» Material shown:
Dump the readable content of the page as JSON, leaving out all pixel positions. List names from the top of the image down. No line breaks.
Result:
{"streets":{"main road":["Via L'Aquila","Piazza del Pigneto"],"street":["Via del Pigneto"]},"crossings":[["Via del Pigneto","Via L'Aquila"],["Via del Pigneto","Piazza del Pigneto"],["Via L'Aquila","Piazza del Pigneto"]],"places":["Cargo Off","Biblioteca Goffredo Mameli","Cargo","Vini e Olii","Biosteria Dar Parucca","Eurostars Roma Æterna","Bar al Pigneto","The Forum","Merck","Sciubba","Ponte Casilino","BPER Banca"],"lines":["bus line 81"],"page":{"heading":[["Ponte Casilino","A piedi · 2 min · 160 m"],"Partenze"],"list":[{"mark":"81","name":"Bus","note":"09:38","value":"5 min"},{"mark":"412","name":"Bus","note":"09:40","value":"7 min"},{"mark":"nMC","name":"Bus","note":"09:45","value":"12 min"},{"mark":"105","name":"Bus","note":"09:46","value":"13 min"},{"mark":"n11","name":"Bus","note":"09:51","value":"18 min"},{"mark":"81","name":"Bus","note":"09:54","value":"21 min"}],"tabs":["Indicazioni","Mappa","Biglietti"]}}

---

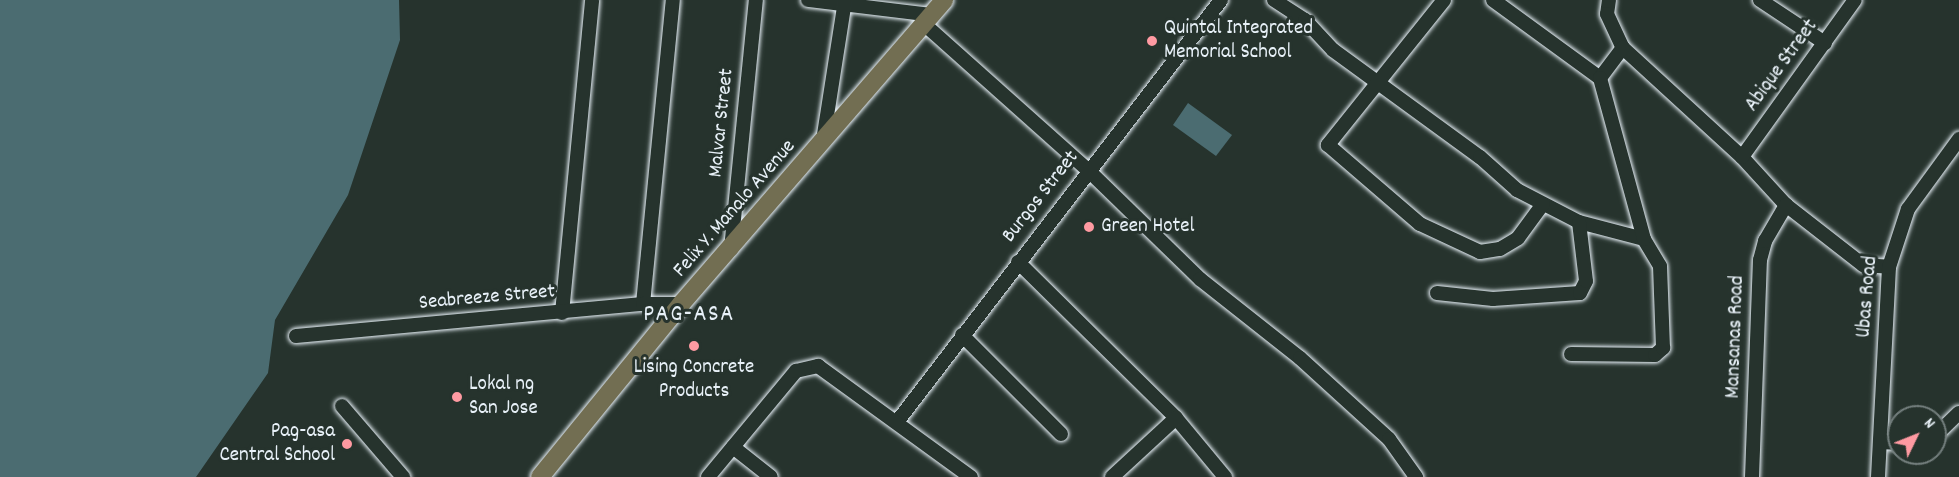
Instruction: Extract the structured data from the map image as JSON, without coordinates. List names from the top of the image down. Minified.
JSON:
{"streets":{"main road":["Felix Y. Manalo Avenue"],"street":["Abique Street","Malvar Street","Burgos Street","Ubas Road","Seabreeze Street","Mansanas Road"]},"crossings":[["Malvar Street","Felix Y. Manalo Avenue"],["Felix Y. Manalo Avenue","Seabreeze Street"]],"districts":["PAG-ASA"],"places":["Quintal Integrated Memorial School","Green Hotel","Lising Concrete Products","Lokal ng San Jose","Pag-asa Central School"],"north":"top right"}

» Problem requirements:
Every line of the listing that includes "image" must be shown.

» Solution:
Dump the readable content of the page as JSON, leaving out all pixel positions. List names from the top of the image down. No line breaks.
Instruction: Extract the structured data from the map image as JSON, without coordinates. List names from the top of the image down. Minified.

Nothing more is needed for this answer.